26/09/2008 - Portrait
L'équipe Marqualter (Construction sociale des marchés, qualités et développement territorial de l'Unité mixte de recherche Innovation du Cirad-Es (Environnement et sociétés) accueille, du 18 février au 30 septembre 2008, Annie Chapados, une Québécoise diplômée en économie et gestion agroalimentaires.
Annie effectue ce stage dans le cadre de la rédaction de sa thèse de master IMRD (Internationl MSc of rural development), un master du programme Erasmus Mundus de la Commission européenne. Au cours du master, Annie a fait différentes escales en Europe : en Espagne (Universidad de Córdoba), en Slovaquie (Slovak Agricultural University in Nitra) et en France (Agrocampus Rennes) afin d'aborder la vision et les pratiques européennes de développement rural.
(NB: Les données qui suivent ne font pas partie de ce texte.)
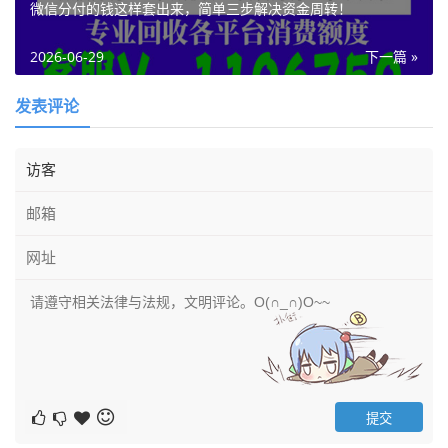
微信分付的钱这样套出来，简单三步解决资金周转！
2026-06-29
下一篇 »
发表评论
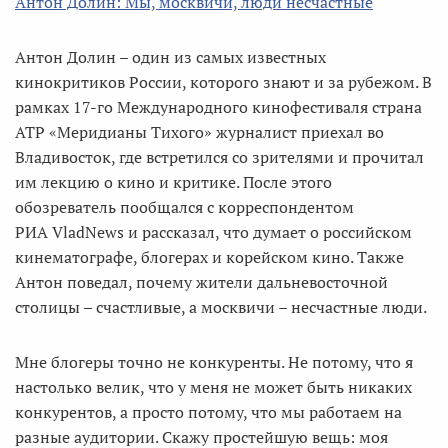
Антон Долин: Мы, москвичи, люди несчастные
Антон Долин – один из самых известных
кинокритиков России, которого знают и за рубежом. В
рамках 17-го Международного кинофестиваля страна
АТР «Меридианы Тихого» журналист приехал во
Владивосток, где встретился со зрителями и прочитал
им лекцию о кино и критике. После этого
обозреватель пообщался с корреспондентом
РИА VladNews и рассказал, что думает о российском
кинематографе, блогерах и корейском кино. Также
Антон поведал, почему жители дальневосточной
столицы – счастливые, а москвичи – несчастные люди.
Мне блогеры точно не конкуренты. Не потому, что я
настолько велик, что у меня не может быть никаких
конкурентов, а просто потому, что мы работаем на
разные аудитории. Скажу простейшую вещь: моя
Au cours de ce stage au Cirad, Annie a participé au projet européen de recherche sur le développement des indications géographiques dans le monde, projet nommé Siner-Gi (Strengthening international research on geographical indications). Elle s'est plus particulièrement intéressée aux effets sur le développement rural de la protection des produits agricoles par les signes d'identification de l'origine, un outil de reconnaissance du patrimoine agricole et agroalimentaire. Alors que les appellations d'origine sont bien connues en Europe, plusieurs pays du Sud commencent également à s'approprier le concept d'indication géographique avec l'objectif de mieux valoriser leurs productions originales. Afin de mieux comprendre les effets sur le développement rural que peut avoir la qualification par l'origine de produits agricoles et alimentaires, une analyse comparative de diverses démarches d'indications géographiques a été réalisée. A partir de données recueillies dans le cadre du projet Siner-Gi, une évaluation des effets qui découlent ou qui pourraient découler de la mise en place d'indications géographiques en Afrique du Sud (pour le rooibos), au Brésil (pour le boeuf de la pampa), au Mexique (pour la téquila) et en République dominicaine (pour le café) a permis de mieux comprendre comment et sous quelles conditions les indications géographiques peuvent contribuer au développement des régions rurales, tant dans ses dimensions économiques que sociales ou environnementales.